● Assigned task
Transcribe every entry precisely, omitting nothing.

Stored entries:
--*--

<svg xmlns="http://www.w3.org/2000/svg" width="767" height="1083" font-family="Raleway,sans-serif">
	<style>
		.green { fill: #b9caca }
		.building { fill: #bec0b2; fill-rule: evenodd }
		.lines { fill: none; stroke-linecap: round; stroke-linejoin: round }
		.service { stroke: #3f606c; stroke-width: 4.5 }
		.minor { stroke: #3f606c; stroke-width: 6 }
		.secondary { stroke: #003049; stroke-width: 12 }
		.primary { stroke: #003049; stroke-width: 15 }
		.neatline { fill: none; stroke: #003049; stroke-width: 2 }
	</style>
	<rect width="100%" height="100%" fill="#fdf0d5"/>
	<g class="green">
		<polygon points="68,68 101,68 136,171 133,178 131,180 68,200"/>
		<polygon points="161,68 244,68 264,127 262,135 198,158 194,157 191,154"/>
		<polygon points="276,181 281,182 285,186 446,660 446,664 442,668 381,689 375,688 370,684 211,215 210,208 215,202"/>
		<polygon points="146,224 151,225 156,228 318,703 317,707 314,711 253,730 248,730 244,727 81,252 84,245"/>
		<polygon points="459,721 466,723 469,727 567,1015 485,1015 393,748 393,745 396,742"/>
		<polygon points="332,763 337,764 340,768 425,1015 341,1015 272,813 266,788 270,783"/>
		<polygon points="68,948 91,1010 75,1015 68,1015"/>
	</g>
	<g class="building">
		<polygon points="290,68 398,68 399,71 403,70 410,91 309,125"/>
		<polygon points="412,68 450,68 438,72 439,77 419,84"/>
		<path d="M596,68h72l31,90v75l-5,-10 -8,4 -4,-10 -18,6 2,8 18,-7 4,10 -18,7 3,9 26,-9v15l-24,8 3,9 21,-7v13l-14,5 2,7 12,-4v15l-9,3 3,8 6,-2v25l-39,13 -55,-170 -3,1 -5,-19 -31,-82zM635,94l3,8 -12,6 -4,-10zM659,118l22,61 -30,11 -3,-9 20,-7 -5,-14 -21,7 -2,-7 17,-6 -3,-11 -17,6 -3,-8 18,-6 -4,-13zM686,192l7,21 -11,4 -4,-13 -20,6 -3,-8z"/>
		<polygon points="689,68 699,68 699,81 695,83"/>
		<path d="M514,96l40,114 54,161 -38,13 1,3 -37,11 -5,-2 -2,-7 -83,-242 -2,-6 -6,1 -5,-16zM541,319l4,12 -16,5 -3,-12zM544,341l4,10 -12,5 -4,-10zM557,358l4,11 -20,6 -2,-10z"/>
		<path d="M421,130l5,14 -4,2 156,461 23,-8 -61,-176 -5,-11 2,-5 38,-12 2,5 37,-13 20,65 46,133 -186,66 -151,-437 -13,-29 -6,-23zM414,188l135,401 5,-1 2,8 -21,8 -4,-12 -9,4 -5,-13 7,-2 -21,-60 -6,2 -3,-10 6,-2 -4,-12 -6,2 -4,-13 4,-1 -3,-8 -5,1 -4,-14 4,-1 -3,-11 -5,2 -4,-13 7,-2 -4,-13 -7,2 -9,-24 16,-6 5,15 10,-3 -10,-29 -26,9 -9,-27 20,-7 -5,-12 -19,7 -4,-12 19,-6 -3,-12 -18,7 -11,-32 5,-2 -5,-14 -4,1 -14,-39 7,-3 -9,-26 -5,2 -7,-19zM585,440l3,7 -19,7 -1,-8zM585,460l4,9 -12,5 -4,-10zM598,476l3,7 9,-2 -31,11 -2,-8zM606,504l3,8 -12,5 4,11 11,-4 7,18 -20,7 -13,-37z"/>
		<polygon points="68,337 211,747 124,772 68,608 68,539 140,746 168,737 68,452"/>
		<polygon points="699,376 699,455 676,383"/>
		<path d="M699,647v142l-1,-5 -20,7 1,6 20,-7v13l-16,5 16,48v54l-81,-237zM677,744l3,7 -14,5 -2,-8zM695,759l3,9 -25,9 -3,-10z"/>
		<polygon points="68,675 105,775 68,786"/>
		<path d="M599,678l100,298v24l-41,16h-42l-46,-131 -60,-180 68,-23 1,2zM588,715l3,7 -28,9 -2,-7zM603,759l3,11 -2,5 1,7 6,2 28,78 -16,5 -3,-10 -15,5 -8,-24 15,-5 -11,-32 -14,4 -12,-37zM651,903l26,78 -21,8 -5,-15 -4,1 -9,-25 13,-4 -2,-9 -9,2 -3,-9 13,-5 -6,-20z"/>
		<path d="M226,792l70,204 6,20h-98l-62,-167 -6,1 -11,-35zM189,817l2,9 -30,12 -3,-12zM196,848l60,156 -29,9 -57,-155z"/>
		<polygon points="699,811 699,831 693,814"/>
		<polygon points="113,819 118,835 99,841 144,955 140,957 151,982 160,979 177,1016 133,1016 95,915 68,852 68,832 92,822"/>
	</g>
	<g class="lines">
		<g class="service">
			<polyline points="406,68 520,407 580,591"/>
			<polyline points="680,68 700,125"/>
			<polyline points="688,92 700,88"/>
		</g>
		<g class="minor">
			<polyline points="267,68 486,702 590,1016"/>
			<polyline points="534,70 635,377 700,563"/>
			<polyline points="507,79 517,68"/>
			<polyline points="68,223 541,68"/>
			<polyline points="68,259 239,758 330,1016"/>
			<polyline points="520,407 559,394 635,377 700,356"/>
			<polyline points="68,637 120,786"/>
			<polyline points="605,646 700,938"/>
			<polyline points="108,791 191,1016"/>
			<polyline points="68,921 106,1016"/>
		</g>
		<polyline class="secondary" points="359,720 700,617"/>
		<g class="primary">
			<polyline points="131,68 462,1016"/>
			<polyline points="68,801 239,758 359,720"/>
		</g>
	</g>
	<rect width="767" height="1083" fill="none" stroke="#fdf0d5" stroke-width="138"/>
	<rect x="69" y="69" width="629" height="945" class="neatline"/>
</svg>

--*--

● Reply
<svg xmlns="http://www.w3.org/2000/svg" width="767" height="1083" font-family="Raleway,sans-serif">
	<style>
		.green { fill: #b9caca }
		.building { fill: #bec0b2; fill-rule: evenodd }
		.lines { fill: none; stroke-linecap: round; stroke-linejoin: round }
		.service { stroke: #3f606c; stroke-width: 4.5 }
		.minor { stroke: #3f606c; stroke-width: 6 }
		.secondary { stroke: #003049; stroke-width: 12 }
		.primary { stroke: #003049; stroke-width: 15 }
		.neatline { fill: none; stroke: #003049; stroke-width: 2 }
	</style>
	<rect width="100%" height="100%" fill="#fdf0d5"/>
	<g class="green">
		<polygon points="68,68 101,68 136,171 133,178 131,180 68,200"/>
		<polygon points="161,68 244,68 264,127 262,135 198,158 194,157 191,154"/>
		<polygon points="276,181 281,182 285,186 446,660 446,664 442,668 381,689 375,688 370,684 211,215 210,208 215,202"/>
		<polygon points="146,224 151,225 156,228 318,703 317,707 314,711 253,730 248,730 244,727 81,252 84,245"/>
		<polygon points="459,721 466,723 469,727 567,1015 485,1015 393,748 393,745 396,742"/>
		<polygon points="332,763 337,764 340,768 425,1015 341,1015 272,813 266,788 270,783"/>
		<polygon points="68,948 91,1010 75,1015 68,1015"/>
	</g>
	<g class="building">
		<polygon points="290,68 398,68 399,71 403,70 410,91 309,125"/>
		<polygon points="412,68 450,68 438,72 439,77 419,84"/>
		<path d="M596,68h72l31,90v75l-5,-10 -8,4 -4,-10 -18,6 2,8 18,-7 4,10 -18,7 3,9 26,-9v15l-24,8 3,9 21,-7v13l-14,5 2,7 12,-4v15l-9,3 3,8 6,-2v25l-39,13 -55,-170 -3,1 -5,-19 -31,-82zM635,94l3,8 -12,6 -4,-10zM659,118l22,61 -30,11 -3,-9 20,-7 -5,-14 -21,7 -2,-7 17,-6 -3,-11 -17,6 -3,-8 18,-6 -4,-13zM686,192l7,21 -11,4 -4,-13 -20,6 -3,-8z"/>
		<polygon points="689,68 699,68 699,81 695,83"/>
		<path d="M514,96l40,114 54,161 -38,13 1,3 -37,11 -5,-2 -2,-7 -83,-242 -2,-6 -6,1 -5,-16zM541,319l4,12 -16,5 -3,-12zM544,341l4,10 -12,5 -4,-10zM557,358l4,11 -20,6 -2,-10z"/>
		<path d="M421,130l5,14 -4,2 156,461 23,-8 -61,-176 -5,-11 2,-5 38,-12 2,5 37,-13 20,65 46,133 -186,66 -151,-437 -13,-29 -6,-23zM414,188l135,401 5,-1 2,8 -21,8 -4,-12 -9,4 -5,-13 7,-2 -21,-60 -6,2 -3,-10 6,-2 -4,-12 -6,2 -4,-13 4,-1 -3,-8 -5,1 -4,-14 4,-1 -3,-11 -5,2 -4,-13 7,-2 -4,-13 -7,2 -9,-24 16,-6 5,15 10,-3 -10,-29 -26,9 -9,-27 20,-7 -5,-12 -19,7 -4,-12 19,-6 -3,-12 -18,7 -11,-32 5,-2 -5,-14 -4,1 -14,-39 7,-3 -9,-26 -5,2 -7,-19zM585,440l3,7 -19,7 -1,-8zM585,460l4,9 -12,5 -4,-10zM598,476l3,7 9,-2 -31,11 -2,-8zM606,504l3,8 -12,5 4,11 11,-4 7,18 -20,7 -13,-37z"/>
		<polygon points="68,337 211,747 124,772 68,608 68,539 140,746 168,737 68,452"/>
		<polygon points="699,376 699,455 676,383"/>
		<path d="M699,647v142l-1,-5 -20,7 1,6 20,-7v13l-16,5 16,48v54l-81,-237zM677,744l3,7 -14,5 -2,-8zM695,759l3,9 -25,9 -3,-10z"/>
		<polygon points="68,675 105,775 68,786"/>
		<path d="M599,678l100,298v24l-41,16h-42l-46,-131 -60,-180 68,-23 1,2zM588,715l3,7 -28,9 -2,-7zM603,759l3,11 -2,5 1,7 6,2 28,78 -16,5 -3,-10 -15,5 -8,-24 15,-5 -11,-32 -14,4 -12,-37zM651,903l26,78 -21,8 -5,-15 -4,1 -9,-25 13,-4 -2,-9 -9,2 -3,-9 13,-5 -6,-20z"/>
		<path d="M226,792l70,204 6,20h-98l-62,-167 -6,1 -11,-35zM189,817l2,9 -30,12 -3,-12zM196,848l60,156 -29,9 -57,-155z"/>
		<polygon points="699,811 699,831 693,814"/>
		<polygon points="113,819 118,835 99,841 144,955 140,957 151,982 160,979 177,1016 133,1016 95,915 68,852 68,832 92,822"/>
	</g>
	<g class="lines">
		<g class="service">
			<polyline points="406,68 520,407 580,591"/>
			<polyline points="680,68 700,125"/>
			<polyline points="688,92 700,88"/>
		</g>
		<g class="minor">
			<polyline points="267,68 486,702 590,1016"/>
			<polyline points="534,70 635,377 700,563"/>
			<polyline points="507,79 517,68"/>
			<polyline points="68,223 541,68"/>
			<polyline points="68,259 239,758 330,1016"/>
			<polyline points="520,407 559,394 635,377 700,356"/>
			<polyline points="68,637 120,786"/>
			<polyline points="605,646 700,938"/>
			<polyline points="108,791 191,1016"/>
			<polyline points="68,921 106,1016"/>
		</g>
		<polyline class="secondary" points="359,720 700,617"/>
		<g class="primary">
			<polyline points="131,68 462,1016"/>
			<polyline points="68,801 239,758 359,720"/>
		</g>
	</g>
	<rect width="767" height="1083" fill="none" stroke="#fdf0d5" stroke-width="138"/>
	<rect x="69" y="69" width="629" height="945" class="neatline"/>
</svg>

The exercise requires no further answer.